───── Data extracts ─────

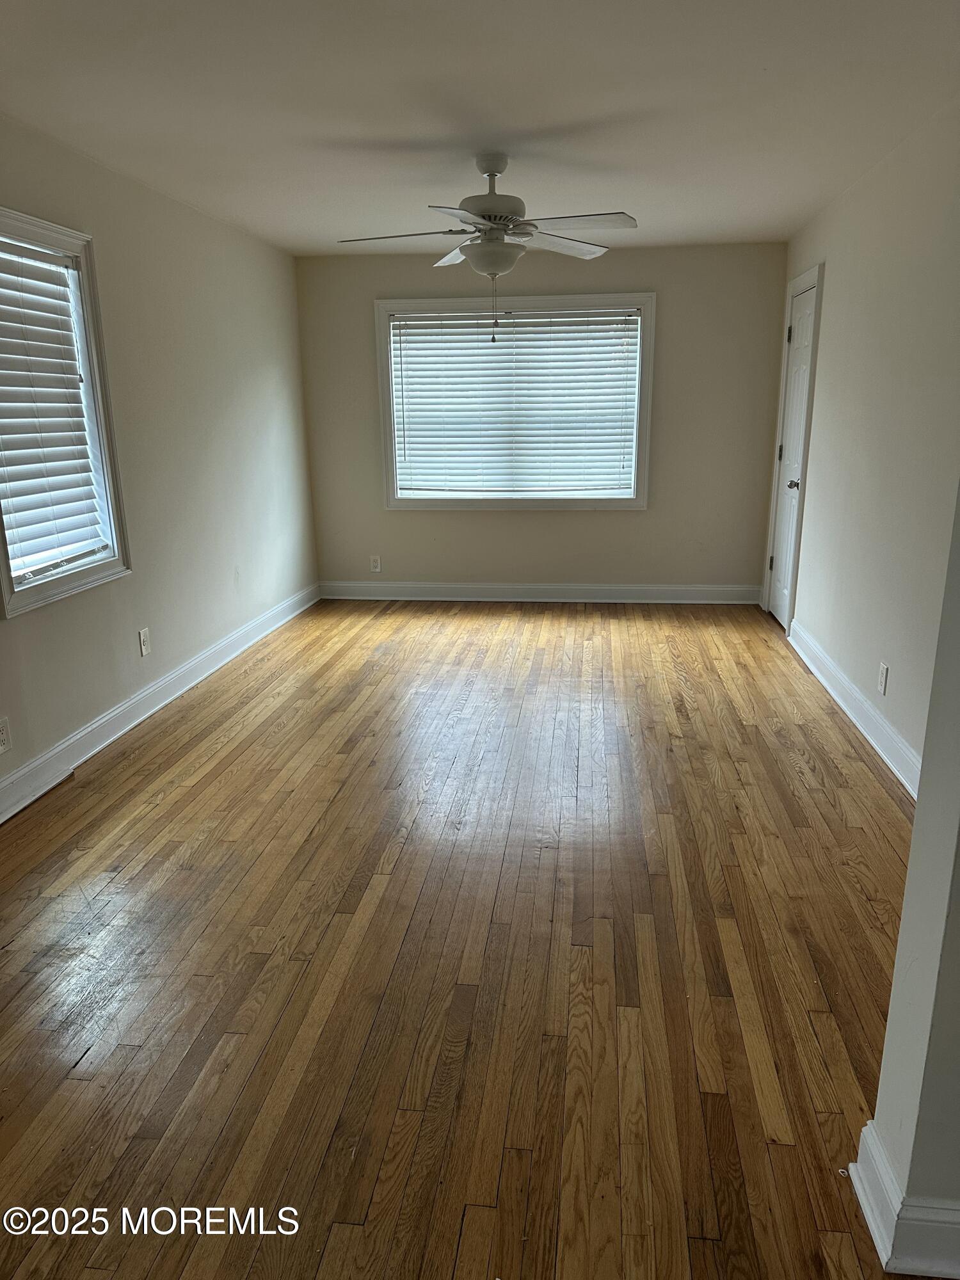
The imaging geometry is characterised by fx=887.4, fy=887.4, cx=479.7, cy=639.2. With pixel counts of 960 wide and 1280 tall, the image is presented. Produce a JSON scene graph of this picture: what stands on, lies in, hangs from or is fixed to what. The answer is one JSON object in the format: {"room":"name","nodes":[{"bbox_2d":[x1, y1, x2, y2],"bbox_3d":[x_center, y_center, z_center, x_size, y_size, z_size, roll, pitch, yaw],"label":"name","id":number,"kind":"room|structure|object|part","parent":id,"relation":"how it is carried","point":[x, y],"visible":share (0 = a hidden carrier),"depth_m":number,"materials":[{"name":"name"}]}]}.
{"room":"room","nodes":[
{"label":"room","id":0,"kind":"room"},
{"bbox_2d":[0,111,318,810],"bbox_3d":[-1.771,-0.599,3.114,0.155,2.423,7.028,1,16,7],"label":"left wall","id":1,"kind":"structure","parent":0,"point":[32,628],"depth_m":4.37,"materials":[{"name":"paint"}]},
{"bbox_2d":[0,716,11,752],"bbox_3d":[-1.691,0.344,3.135,0.008,0.120,0.076,1,16,7],"label":"wall socket","id":2,"kind":"object","parent":1,"relation":"attached to","point":[4,732],"visible":0.98,"depth_m":3.15,"materials":[{"name":"white plastic"}]},
{"bbox_2d":[0,208,130,617],"bbox_3d":[-1.728,-0.850,3.314,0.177,1.422,1.016,1,16,7],"label":"left window","id":3,"kind":"structure","parent":1,"relation":"in","point":[4,584],"depth_m":3.62,"materials":[{"name":"white"}]},
{"bbox_2d":[0,231,111,585],"bbox_3d":[-1.721,-0.864,3.340,0.056,1.206,0.793,1,16,7],"label":"window blind","id":4,"kind":"object","parent":3,"relation":"attached to","point":[6,452],"visible":0.98,"depth_m":3.45,"materials":[{"name":"white plastic"}]},
{"bbox_2d":[137,627,151,656],"bbox_3d":[-1.572,0.013,4.163,0.009,0.120,0.073,1,16,7],"label":"wall socket","id":5,"kind":"object","parent":1,"relation":"attached to","point":[143,646],"visible":0.98,"depth_m":4.16,"materials":[{"name":"white plastic"}]},
{"bbox_2d":[0,583,319,823],"bbox_3d":[-1.653,0.462,3.600,0.019,0.125,6.298,1,16,7],"label":"baseboard","id":6,"kind":"structure","parent":1,"relation":"attached to","point":[217,649],"depth_m":4.05,"materials":[{"name":"white paint"}]},
{"bbox_2d":[0,599,922,1279],"bbox_3d":[0.051,0.696,3.051,4.138,0.102,8.117,1,16,7],"label":"floor","id":7,"kind":"structure","parent":0,"point":[162,805],"depth_m":2.32,"materials":[{"name":"brown wood"}]},
{"bbox_2d":[0,0,959,258],"bbox_3d":[-0.010,-1.804,2.696,3.819,0.117,7.034,1,16,7],"label":"ceiling","id":8,"kind":"structure","parent":0,"point":[402,136],"depth_m":3.05,"materials":[{"name":"white paint"}]},
{"bbox_2d":[339,151,639,341],"bbox_3d":[0.045,-1.657,3.761,1.202,0.737,1.202,-4,16,-10],"label":"ceiling fan","id":9,"kind":"object","parent":8,"relation":"hanging from","point":[494,267],"visible":0.99,"depth_m":3.68,"materials":[{"name":"white"}]},
{"bbox_3d":[-0.360,-1.703,3.760,0.541,0.042,0.302,1,16,7],"label":"blade","id":10,"kind":"part","parent":9,"relation":"part of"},
{"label":"blade","id":11,"kind":"part","parent":9,"relation":"part of","materials":[{"name":"white"}]},
{"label":"blade","id":12,"kind":"part","parent":9,"relation":"part of","materials":[{"name":"white"}]},
{"bbox_3d":[0.055,-1.874,3.777,0.280,0.327,0.297,1,16,7],"label":"motor housing","id":13,"kind":"part","parent":9,"relation":"part of","materials":[{"name":"metal"}]},
{"bbox_3d":[0.363,-1.803,4.031,0.431,0.044,0.451,1,16,7],"label":"blade","id":14,"kind":"part","parent":9,"relation":"part of","materials":[{"name":"white"}]},
{"bbox_3d":[0.364,-1.681,3.583,0.510,0.039,0.320,1,16,7],"label":"blade","id":15,"kind":"part","parent":9,"relation":"part of","materials":[{"name":"white"}]},
{"bbox_2d":[296,241,792,596],"bbox_3d":[0.410,-1.479,6.321,3.426,2.426,0.162,1,16,7],"label":"back wall","id":16,"kind":"structure","parent":0,"point":[578,520],"depth_m":6.24,"materials":[{"name":"paint"}]},
{"bbox_2d":[369,554,382,571],"bbox_3d":[-0.777,-0.563,6.596,0.073,0.121,0.008,1,16,7],"label":"wall socket","id":17,"kind":"object","parent":16,"relation":"attached to","point":[376,563],"visible":0.99,"depth_m":6.59,"materials":[{"name":"white plastic"}]},
{"bbox_2d":[375,292,655,510],"bbox_3d":[0.253,-1.636,6.254,1.888,1.464,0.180,1,16,7],"label":"window","id":18,"kind":"structure","parent":16,"relation":"in","point":[644,404],"depth_m":6.20,"materials":[{"name":"white"}]},
{"bbox_2d":[390,307,641,496],"bbox_3d":[0.247,-1.629,6.210,1.679,1.230,0.056,1,16,7],"label":"window blind","id":19,"kind":"object","parent":18,"relation":"attached to","point":[631,318],"visible":0.98,"depth_m":6.20,"materials":[{"name":"white plastic"}]},
{"bbox_2d":[318,581,764,603],"bbox_3d":[0.396,-0.345,6.520,3.185,0.123,0.018,1,16,7],"label":"baseboard","id":20,"kind":"structure","parent":16,"relation":"attached to","point":[679,592],"depth_m":6.50,"materials":[{"name":"white paint"}]},
{"bbox_2d":[762,103,959,780],"bbox_3d":[1.761,-0.795,3.693,0.156,2.429,4.903,1,16,7],"label":"right wall","id":21,"kind":"structure","parent":0,"point":[834,291],"depth_m":3.70,"materials":[{"name":"white paint"}]},
{"bbox_2d":[768,276,817,631],"bbox_3d":[1.948,-1.103,5.587,0.098,2.038,0.714,1,16,7],"label":"door","id":22,"kind":"structure","parent":21,"relation":"in","point":[790,456],"depth_m":5.62,"materials":[{"name":"white paint"}]},
{"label":"hinge","id":23,"kind":"part","parent":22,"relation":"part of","materials":[{"name":"metal"}]},
{"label":"hinge","id":24,"kind":"part","parent":22,"relation":"part of","materials":[{"name":"black metal"}]},
{"bbox_3d":[1.889,-0.936,5.358,0.068,0.063,0.071,1,16,7],"label":"doorknob","id":25,"kind":"part","parent":22,"relation":"part of","materials":[{"name":"metal"}]},
{"bbox_2d":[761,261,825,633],"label":"door frame","id":26,"kind":"structure","parent":21,"relation":"attached to","point":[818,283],"depth_m":5.36,"materials":[{"name":"white paint"}]},
{"bbox_2d":[787,620,923,795],"bbox_3d":[1.687,0.352,3.824,0.022,0.125,3.626,1,16,7],"label":"right baseboard","id":27,"kind":"structure","parent":21,"relation":"attached to","point":[842,703],"depth_m":3.89,"materials":[{"name":"white paint"}]},
{"bbox_2d":[876,662,888,694],"bbox_3d":[1.648,0.161,3.634,0.009,0.119,0.072,1,16,7],"label":"wall socket","id":28,"kind":"object","parent":21,"relation":"attached to","point":[884,671],"visible":0.98,"depth_m":3.62,"materials":[{"name":"white plastic"}]},
{"bbox_2d":[855,481,959,1279],"bbox_3d":[1.088,-0.072,1.233,0.966,2.350,0.187,1,16,7],"label":"partition wall","id":29,"kind":"structure","parent":0,"point":[892,1015],"depth_m":1.43,"materials":[{"name":"paint"}]},
{"bbox_2d":[850,1121,959,1279],"bbox_3d":[1.046,0.979,1.513,0.775,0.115,0.317,1,16,7],"label":"baseboard","id":30,"kind":"structure","parent":29,"relation":"attached to","point":[866,1128],"depth_m":1.47,"materials":[{"name":"white paint"}]}
]}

─────

- [Task details]:
Identify the lines above that contain the word "hinge", then copy them.

- [Answer to this problem]:
{"label":"hinge","id":23,"kind":"part","parent":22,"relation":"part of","materials":[{"name":"metal"}]},
{"label":"hinge","id":24,"kind":"part","parent":22,"relation":"part of","materials":[{"name":"black metal"}]},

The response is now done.